Character for character, write out the data below.

** Data provided follows **

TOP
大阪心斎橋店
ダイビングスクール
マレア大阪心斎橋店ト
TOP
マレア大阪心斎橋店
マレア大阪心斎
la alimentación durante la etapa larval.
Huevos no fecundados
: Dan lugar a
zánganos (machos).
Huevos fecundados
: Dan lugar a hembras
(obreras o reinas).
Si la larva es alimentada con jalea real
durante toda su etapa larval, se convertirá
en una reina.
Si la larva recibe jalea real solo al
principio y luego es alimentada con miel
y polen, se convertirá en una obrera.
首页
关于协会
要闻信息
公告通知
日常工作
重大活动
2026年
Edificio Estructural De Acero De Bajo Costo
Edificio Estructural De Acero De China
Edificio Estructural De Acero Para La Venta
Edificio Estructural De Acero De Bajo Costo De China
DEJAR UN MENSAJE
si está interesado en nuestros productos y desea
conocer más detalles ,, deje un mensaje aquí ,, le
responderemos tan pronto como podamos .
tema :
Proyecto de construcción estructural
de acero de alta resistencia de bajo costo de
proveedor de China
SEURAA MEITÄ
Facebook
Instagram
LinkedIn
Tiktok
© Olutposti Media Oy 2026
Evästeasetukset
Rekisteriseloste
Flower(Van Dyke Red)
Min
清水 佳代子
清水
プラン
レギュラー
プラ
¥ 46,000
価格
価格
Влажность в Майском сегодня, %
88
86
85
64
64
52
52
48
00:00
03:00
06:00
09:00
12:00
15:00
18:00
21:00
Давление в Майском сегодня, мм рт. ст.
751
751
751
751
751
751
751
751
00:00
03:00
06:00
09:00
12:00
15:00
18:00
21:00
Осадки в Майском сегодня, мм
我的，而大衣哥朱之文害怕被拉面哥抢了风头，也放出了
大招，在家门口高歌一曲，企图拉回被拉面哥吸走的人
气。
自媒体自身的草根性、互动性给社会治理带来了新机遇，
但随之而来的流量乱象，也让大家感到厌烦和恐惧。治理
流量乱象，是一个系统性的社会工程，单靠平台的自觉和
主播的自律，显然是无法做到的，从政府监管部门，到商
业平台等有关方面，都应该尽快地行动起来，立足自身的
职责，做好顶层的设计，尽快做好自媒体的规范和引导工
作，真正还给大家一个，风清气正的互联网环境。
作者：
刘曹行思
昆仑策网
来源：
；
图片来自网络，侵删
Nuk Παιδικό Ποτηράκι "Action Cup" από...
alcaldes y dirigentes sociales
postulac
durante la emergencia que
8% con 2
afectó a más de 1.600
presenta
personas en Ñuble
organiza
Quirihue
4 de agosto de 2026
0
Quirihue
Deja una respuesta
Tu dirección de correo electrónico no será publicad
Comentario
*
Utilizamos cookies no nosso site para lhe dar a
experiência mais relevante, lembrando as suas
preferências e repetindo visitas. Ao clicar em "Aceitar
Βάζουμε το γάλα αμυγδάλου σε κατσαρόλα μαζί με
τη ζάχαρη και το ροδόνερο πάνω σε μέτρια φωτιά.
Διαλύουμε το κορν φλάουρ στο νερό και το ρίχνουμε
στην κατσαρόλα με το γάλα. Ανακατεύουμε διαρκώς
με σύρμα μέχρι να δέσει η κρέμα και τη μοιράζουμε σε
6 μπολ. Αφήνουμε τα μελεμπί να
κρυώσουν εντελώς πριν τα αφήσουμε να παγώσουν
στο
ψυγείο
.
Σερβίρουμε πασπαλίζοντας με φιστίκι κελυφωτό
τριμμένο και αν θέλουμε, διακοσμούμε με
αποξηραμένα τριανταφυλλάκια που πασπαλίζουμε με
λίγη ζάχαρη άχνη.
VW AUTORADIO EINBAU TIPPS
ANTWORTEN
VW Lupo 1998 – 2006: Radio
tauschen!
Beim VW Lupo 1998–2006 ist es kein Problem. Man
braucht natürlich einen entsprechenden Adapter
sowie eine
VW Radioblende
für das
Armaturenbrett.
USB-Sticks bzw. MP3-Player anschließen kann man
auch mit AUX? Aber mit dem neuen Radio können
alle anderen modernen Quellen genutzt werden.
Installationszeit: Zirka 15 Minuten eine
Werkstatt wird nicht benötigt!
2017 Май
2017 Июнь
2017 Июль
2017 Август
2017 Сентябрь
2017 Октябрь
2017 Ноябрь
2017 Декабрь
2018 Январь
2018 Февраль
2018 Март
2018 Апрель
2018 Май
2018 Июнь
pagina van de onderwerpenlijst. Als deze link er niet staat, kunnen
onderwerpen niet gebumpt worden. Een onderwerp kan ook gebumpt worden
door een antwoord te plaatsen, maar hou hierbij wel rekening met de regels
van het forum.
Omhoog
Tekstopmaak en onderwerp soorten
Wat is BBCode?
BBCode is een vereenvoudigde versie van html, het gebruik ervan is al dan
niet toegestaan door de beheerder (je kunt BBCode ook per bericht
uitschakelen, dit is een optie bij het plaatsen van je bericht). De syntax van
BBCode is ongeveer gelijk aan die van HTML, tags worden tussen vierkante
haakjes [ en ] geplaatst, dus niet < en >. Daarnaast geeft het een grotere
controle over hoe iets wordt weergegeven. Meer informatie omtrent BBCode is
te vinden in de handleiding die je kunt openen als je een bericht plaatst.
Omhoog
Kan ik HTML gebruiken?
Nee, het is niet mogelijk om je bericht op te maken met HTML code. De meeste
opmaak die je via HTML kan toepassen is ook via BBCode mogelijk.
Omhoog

** End of Data provided **

• [Output of the exercise]:
TOP
大阪心斎橋店
ダイビングスクール
マレア大阪心斎橋店ト
TOP
マレア大阪心斎橋店
マレア大阪心斎
la alimentación durante la etapa larval.
Huevos no fecundados
: Dan lugar a
zánganos (machos).
Huevos fecundados
: Dan lugar a hembras
(obreras o reinas).
Si la larva es alimentada con jalea real
durante toda su etapa larval, se convertirá
en una reina.
Si la larva recibe jalea real solo al
principio y luego es alimentada con miel
y polen, se convertirá en una obrera.
首页
关于协会
要闻信息
公告通知
日常工作
重大活动
2026年
Edificio Estructural De Acero De Bajo Costo
Edificio Estructural De Acero De China
Edificio Estructural De Acero Para La Venta
Edificio Estructural De Acero De Bajo Costo De China
DEJAR UN MENSAJE
si está interesado en nuestros productos y desea
conocer más detalles ,, deje un mensaje aquí ,, le
responderemos tan pronto como podamos .
tema :
Proyecto de construcción estructural
de acero de alta resistencia de bajo costo de
proveedor de China
SEURAA MEITÄ
Facebook
Instagram
LinkedIn
Tiktok
© Olutposti Media Oy 2026
Evästeasetukset
Rekisteriseloste
Flower(Van Dyke Red)
Min
清水 佳代子
清水
プラン
レギュラー
プラ
¥ 46,000
価格
価格
Влажность в Майском сегодня, %
88
86
85
64
64
52
52
48
00:00
03:00
06:00
09:00
12:00
15:00
18:00
21:00
Давление в Майском сегодня, мм рт. ст.
751
751
751
751
751
751
751
751
00:00
03:00
06:00
09:00
12:00
15:00
18:00
21:00
Осадки в Майском сегодня, мм
我的，而大衣哥朱之文害怕被拉面哥抢了风头，也放出了
大招，在家门口高歌一曲，企图拉回被拉面哥吸走的人
气。
自媒体自身的草根性、互动性给社会治理带来了新机遇，
但随之而来的流量乱象，也让大家感到厌烦和恐惧。治理
流量乱象，是一个系统性的社会工程，单靠平台的自觉和
主播的自律，显然是无法做到的，从政府监管部门，到商
业平台等有关方面，都应该尽快地行动起来，立足自身的
职责，做好顶层的设计，尽快做好自媒体的规范和引导工
作，真正还给大家一个，风清气正的互联网环境。
作者：
刘曹行思
昆仑策网
来源：
；
图片来自网络，侵删
Nuk Παιδικό Ποτηράκι "Action Cup" από...
alcaldes y dirigentes sociales
postulac
durante la emergencia que
8% con 2
afectó a más de 1.600
presenta
personas en Ñuble
organiza
Quirihue
4 de agosto de 2026
0
Quirihue
Deja una respuesta
Tu dirección de correo electrónico no será publicad
Comentario
*
Utilizamos cookies no nosso site para lhe dar a
experiência mais relevante, lembrando as suas
preferências e repetindo visitas. Ao clicar em "Aceitar
Βάζουμε το γάλα αμυγδάλου σε κατσαρόλα μαζί με
τη ζάχαρη και το ροδόνερο πάνω σε μέτρια φωτιά.
Διαλύουμε το κορν φλάουρ στο νερό και το ρίχνουμε
στην κατσαρόλα με το γάλα. Ανακατεύουμε διαρκώς
με σύρμα μέχρι να δέσει η κρέμα και τη μοιράζουμε σε
6 μπολ. Αφήνουμε τα μελεμπί να
κρυώσουν εντελώς πριν τα αφήσουμε να παγώσουν
στο
ψυγείο
.
Σερβίρουμε πασπαλίζοντας με φιστίκι κελυφωτό
τριμμένο και αν θέλουμε, διακοσμούμε με
αποξηραμένα τριανταφυλλάκια που πασπαλίζουμε με
λίγη ζάχαρη άχνη.
VW AUTORADIO EINBAU TIPPS
ANTWORTEN
VW Lupo 1998 – 2006: Radio
tauschen!
Beim VW Lupo 1998–2006 ist es kein Problem. Man
braucht natürlich einen entsprechenden Adapter
sowie eine
VW Radioblende
für das
Armaturenbrett.
USB-Sticks bzw. MP3-Player anschließen kann man
auch mit AUX? Aber mit dem neuen Radio können
alle anderen modernen Quellen genutzt werden.
Installationszeit: Zirka 15 Minuten eine
Werkstatt wird nicht benötigt!
2017 Май
2017 Июнь
2017 Июль
2017 Август
2017 Сентябрь
2017 Октябрь
2017 Ноябрь
2017 Декабрь
2018 Январь
2018 Февраль
2018 Март
2018 Апрель
2018 Май
2018 Июнь
pagina van de onderwerpenlijst. Als deze link er niet staat, kunnen
onderwerpen niet gebumpt worden. Een onderwerp kan ook gebumpt worden
door een antwoord te plaatsen, maar hou hierbij wel rekening met de regels
van het forum.
Omhoog
Tekstopmaak en onderwerp soorten
Wat is BBCode?
BBCode is een vereenvoudigde versie van html, het gebruik ervan is al dan
niet toegestaan door de beheerder (je kunt BBCode ook per bericht
uitschakelen, dit is een optie bij het plaatsen van je bericht). De syntax van
BBCode is ongeveer gelijk aan die van HTML, tags worden tussen vierkante
haakjes [ en ] geplaatst, dus niet < en >. Daarnaast geeft het een grotere
controle over hoe iets wordt weergegeven. Meer informatie omtrent BBCode is
te vinden in de handleiding die je kunt openen als je een bericht plaatst.
Omhoog
Kan ik HTML gebruiken?
Nee, het is niet mogelijk om je bericht op te maken met HTML code. De meeste
opmaak die je via HTML kan toepassen is ook via BBCode mogelijk.
Omhoog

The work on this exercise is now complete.